Rare cases of severe adverse reactions, sometimes fatal, have been reported in premature and full-term neonates (aged < 28 days) who received intravenous ceftriaxone and calcium-containing products. Post-mortem examinations revealed precipitates of calcium ceftriaxone salt in the lungs and kidneys. The high risk of precipitate formation in neonates is due to their small blood volume and longer ceftriaxone half-life compared to adults (see sections "Contraindications", "Special precautions").
Cases of renal precipitate formation have been reported, primarily in children aged 3 years and older, who received high daily doses (≥ 80 mg/kg/day) or cumulative doses exceeding 10 g, as well as those with additional risk factors (limited fluid intake, bed rest). The risk of precipitate formation increases in immobilized or dehydrated patients. Renal precipitates may be asymptomatic or clinically evident and may lead to renal failure, which resolves after discontinuation of ceftriaxone therapy.

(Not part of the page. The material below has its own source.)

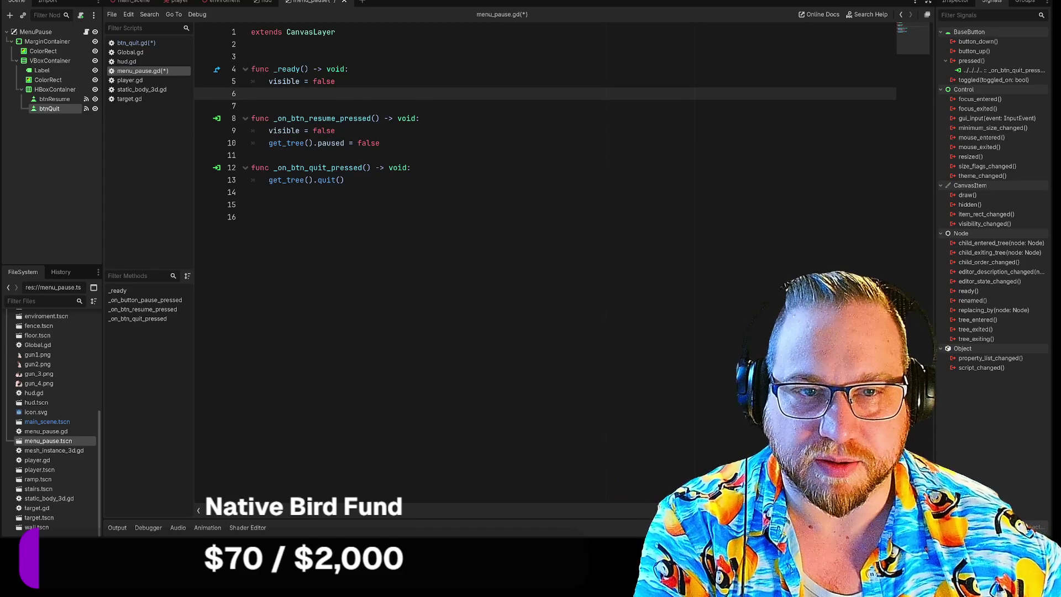
pyautogui.press('Delete')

Cases of calcium ceftriaxone salt precipitates in the gallbladder have been reported, predominantly in patients receiving doses higher than the standard recommended dose. In children, prospective studies have shown variable incidence of precipitate formation after intravenous administration – in some studies exceeding 30%. The incidence appears lower when the drug is administered slowly (over 20–30 minutes). Precipitate formation is usually asymptomatic, but in rare cases may present with clinical symptoms such as pain, nausea, and vomiting. Symptomatic treatment is recommended in such cases. Precipitates usually resolve after discontinuation of ceftriaxone (see section "Special precautions").

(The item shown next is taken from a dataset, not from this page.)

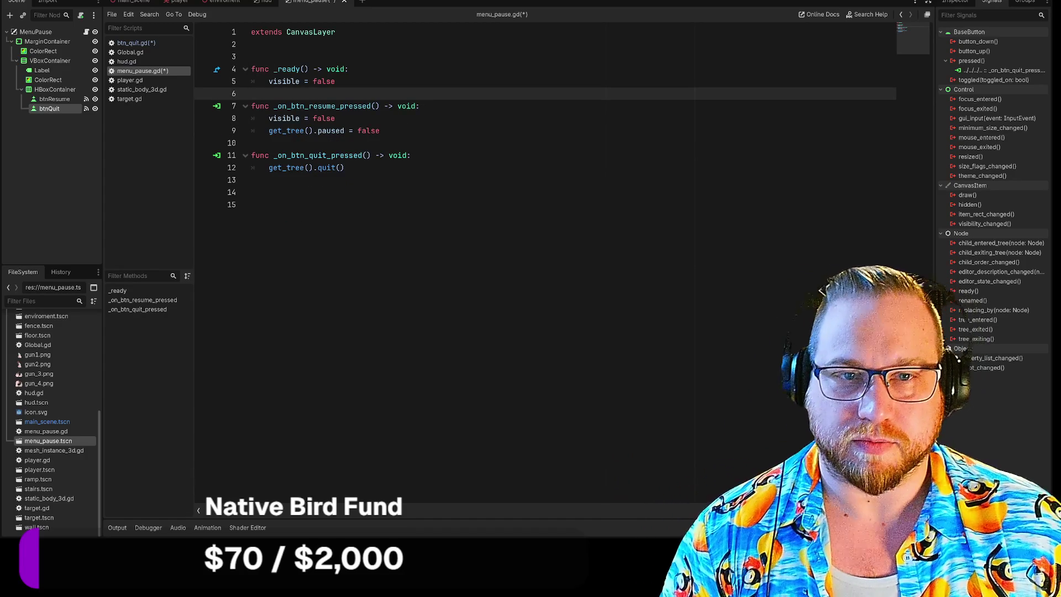
pyautogui.press('ctrl+z')
pyautogui.press('ctrl+z')
pyautogui.press('ctrl+z')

1Usually reversible upon discontinuation of ceftriaxone.
2See section "Special precautions".
Shelf life. 2 years.
Storage conditions.
Store at temperatures not exceeding 25 °C in the original packaging, out of reach of children.
Incompatibilities.
The product must never be added to infusion solutions containing calcium, such as Hartmann’s or Ringer’s solutions, including complete parenteral nutrition solutions (see sections "Administration and dosage", "Special precautions", and "Adverse reactions") due to the risk of precipitate formation! Calcium-containing solutions should also not be administered within 48 hours after the last dose of ceftriaxone. The product is incompatible with mitoxantrone, vancomycin, fluconazole, aminoglycosides, and other antibiotics.
Packaging.
1 vial of 10 or 20 ml per cardboard box.
Prescription category. Prescription only.
Manufacturer.
Venus Remedies Limited.
Manufacturer’s address.
Hill Top Industrial Estate, Jarmajri, ERIPR Phase-I (Ext.), Batoli Kalan, Baddi, District Solan, Himachal Pradesh 173205, India.
or*
Manufacturer.
Swiss Paracelsus Ltd.
Manufacturer’s address.
Block II, Plot No. 402, 412-414, Kerala Industrial Area, GIDC, near Bavla, Ahmedabad, Gujarat, 382 220, India.
Marketing Authorisation Holder:
Mili Healthcare Limited.
Address of Marketing Authorisation Holder:
2nd Floor, Office Suite, 4 Charterfield House, Castle Street, Taunton, Somerset, England, TA1 4AS, United Kingdom.
*The package insert includes the manufacturer responsible for the batch release and supply.